> _PROBLEM DESCRIPTION_
Scan the entries below for the word "basket", then copy each line that holds it.

> _LISTED ENTRIES_
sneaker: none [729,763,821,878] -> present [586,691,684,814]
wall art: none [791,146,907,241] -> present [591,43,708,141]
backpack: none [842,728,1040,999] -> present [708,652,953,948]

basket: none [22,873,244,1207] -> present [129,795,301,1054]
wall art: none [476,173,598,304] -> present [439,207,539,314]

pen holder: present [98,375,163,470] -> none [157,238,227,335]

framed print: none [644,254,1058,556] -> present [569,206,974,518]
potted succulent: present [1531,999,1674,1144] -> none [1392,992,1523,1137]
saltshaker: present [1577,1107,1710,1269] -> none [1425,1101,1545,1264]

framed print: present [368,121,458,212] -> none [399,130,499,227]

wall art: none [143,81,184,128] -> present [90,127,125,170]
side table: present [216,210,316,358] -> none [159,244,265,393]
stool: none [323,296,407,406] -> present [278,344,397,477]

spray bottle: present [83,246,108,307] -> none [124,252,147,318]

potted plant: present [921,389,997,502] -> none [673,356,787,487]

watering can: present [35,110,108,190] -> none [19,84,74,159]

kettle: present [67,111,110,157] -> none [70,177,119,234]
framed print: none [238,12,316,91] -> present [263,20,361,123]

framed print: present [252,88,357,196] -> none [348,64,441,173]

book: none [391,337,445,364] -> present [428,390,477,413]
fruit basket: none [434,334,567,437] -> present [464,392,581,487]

> _YOUR RESPONSE_
basket: none [22,873,244,1207] -> present [129,795,301,1054]
fruit basket: none [434,334,567,437] -> present [464,392,581,487]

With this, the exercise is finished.